There is a connection between efforts over the past 12 years to reduce regulatory oversight, weaken capital requirements, and silence the financial detectives who uncovered such scandals as Lehman and Enron. The assault against MTM is just the latest chapter.

Instead of acknowledging mistakes, we are told this is a "once in 100 years" anomaly with the market not functioning correctly. It isn't lost on investors that the MTM criticisms come, too, as private equity firms must now report the value of their investments. The truth is the market is functioning correctly. It's just that MTM critics don't like the prices that investors are willing to pay.

The FASB and Securities and Exchange Commission (SEC) must stand firm in their respective efforts to ensure that investors get a true sense of the losses facing banks and investment firms. To be sure, we should work to make MTM accounting more precise, following, for example, the counsel of the President's Working Group on Financial Markets and the SEC's December 2008 recommendations for achieving greater clarity in valuation approaches.

Unfortunately, the FASB proposal on March 16 represents capitulation. It calls for "significant judgment" by banks in determining if a market or an asset is "inactive" and if a transaction is "distressed." This would give banks more discretion to throw out "quotes" and use valuation alternatives, including cash-flow estimates, to determine value in illiquid markets. In other words, it allows banks to substitute their own wishful-thinking judgments of value for market prices.

The FASB is also changing the criteria used to determine impairment, giving companies more flexibility to not recognize impairments if they don't have "the intent to sell." Banks will only need to state that they are more likely than not to be able to hold onto an underwater asset until its price "recovers." CFOs will also have a choice to divide impairments into "credit losses" and "other losses," which means fewer of these charges will be counted against income.
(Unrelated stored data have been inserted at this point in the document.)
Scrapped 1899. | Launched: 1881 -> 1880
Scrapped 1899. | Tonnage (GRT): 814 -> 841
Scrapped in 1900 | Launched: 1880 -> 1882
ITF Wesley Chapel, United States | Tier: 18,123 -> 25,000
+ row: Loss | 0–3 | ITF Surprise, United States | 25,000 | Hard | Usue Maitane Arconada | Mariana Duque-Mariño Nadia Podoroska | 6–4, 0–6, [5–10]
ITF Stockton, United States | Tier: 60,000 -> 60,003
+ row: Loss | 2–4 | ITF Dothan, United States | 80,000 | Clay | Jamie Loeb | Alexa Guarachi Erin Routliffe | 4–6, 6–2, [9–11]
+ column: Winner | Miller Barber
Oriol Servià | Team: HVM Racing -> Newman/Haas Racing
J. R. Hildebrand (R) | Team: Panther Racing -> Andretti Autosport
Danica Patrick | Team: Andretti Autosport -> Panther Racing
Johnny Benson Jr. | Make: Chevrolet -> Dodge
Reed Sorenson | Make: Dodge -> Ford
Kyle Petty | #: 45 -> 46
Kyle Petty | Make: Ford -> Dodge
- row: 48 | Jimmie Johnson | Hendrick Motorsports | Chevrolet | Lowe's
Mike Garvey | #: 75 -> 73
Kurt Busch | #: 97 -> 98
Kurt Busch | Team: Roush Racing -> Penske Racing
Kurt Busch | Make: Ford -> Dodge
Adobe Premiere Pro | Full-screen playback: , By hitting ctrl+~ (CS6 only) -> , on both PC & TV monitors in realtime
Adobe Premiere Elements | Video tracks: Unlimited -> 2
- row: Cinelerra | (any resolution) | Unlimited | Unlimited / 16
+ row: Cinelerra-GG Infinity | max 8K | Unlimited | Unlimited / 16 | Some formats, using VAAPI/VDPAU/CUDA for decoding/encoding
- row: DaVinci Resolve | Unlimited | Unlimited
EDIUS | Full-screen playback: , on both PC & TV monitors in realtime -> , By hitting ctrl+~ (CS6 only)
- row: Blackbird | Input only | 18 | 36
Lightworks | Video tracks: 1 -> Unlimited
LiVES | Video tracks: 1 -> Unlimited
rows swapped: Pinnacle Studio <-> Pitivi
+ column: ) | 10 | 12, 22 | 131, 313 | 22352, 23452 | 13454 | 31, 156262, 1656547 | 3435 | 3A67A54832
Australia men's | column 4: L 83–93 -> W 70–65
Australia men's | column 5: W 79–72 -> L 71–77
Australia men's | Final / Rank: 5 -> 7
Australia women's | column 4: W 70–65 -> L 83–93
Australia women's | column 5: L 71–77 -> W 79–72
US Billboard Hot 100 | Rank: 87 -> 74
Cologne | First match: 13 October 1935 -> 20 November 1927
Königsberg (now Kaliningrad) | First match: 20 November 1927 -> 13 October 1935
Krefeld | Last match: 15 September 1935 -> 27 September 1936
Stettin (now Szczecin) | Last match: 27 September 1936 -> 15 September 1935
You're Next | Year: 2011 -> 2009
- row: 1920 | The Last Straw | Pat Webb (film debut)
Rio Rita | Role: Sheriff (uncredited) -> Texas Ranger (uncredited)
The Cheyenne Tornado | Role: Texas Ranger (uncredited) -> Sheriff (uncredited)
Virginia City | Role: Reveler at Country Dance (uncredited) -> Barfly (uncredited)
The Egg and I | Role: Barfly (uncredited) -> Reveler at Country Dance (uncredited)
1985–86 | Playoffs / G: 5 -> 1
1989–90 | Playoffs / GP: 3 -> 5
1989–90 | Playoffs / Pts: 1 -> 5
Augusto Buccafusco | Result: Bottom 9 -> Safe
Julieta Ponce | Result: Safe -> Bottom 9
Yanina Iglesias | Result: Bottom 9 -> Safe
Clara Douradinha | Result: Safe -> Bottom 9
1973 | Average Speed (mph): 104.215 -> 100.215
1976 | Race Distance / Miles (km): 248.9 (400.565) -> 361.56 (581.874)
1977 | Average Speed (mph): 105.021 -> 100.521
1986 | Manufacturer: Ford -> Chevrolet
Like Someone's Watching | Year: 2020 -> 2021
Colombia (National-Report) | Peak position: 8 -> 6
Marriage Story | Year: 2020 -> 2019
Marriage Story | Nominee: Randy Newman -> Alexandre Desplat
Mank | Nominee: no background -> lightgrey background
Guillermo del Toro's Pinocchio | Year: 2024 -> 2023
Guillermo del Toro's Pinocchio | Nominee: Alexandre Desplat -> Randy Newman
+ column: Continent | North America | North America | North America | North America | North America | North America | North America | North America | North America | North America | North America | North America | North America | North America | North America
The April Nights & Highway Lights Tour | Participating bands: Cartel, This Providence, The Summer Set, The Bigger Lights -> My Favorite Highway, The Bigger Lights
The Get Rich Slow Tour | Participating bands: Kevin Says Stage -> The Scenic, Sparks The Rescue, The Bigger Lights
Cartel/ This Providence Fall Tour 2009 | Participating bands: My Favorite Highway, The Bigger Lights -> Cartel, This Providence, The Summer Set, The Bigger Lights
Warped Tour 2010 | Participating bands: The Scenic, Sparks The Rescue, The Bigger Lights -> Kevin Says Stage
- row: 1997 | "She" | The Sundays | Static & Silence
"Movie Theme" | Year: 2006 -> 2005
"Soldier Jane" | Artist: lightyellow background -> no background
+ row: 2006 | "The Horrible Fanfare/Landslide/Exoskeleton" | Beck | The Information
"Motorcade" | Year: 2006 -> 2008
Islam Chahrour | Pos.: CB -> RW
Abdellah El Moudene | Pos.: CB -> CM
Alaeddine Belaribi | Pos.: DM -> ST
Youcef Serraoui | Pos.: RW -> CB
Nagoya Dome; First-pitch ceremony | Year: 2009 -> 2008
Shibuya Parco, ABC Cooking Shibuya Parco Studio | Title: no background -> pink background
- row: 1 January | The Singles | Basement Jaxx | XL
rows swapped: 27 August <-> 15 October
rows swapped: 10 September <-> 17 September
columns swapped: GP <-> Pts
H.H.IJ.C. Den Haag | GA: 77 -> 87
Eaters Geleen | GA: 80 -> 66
If approved, companies could start this quarter to report net income that ignores sharp declines in securities they own. The FASB is taking comments until April 1, but its vote is a fait accompli.

Obfuscating sound accounting rules by gutting MTM rules will only further reduce investors' trust in the financial statements of all companies, causing private capital -- desperately needed in securities markets -- to become even scarcer. Worse, obfuscation will further erode confidence in the American economy, with dire consequences for the very financial institutions who are calling for MTM changes. If need be, temporarily relax the arbitrary levels of regulatory capital, rather than compromise the integrity of all financial statements.

Mr. Chanos is chairman of the Coalition of Private Investment Companies and founder and president of Kynikos Associates LP.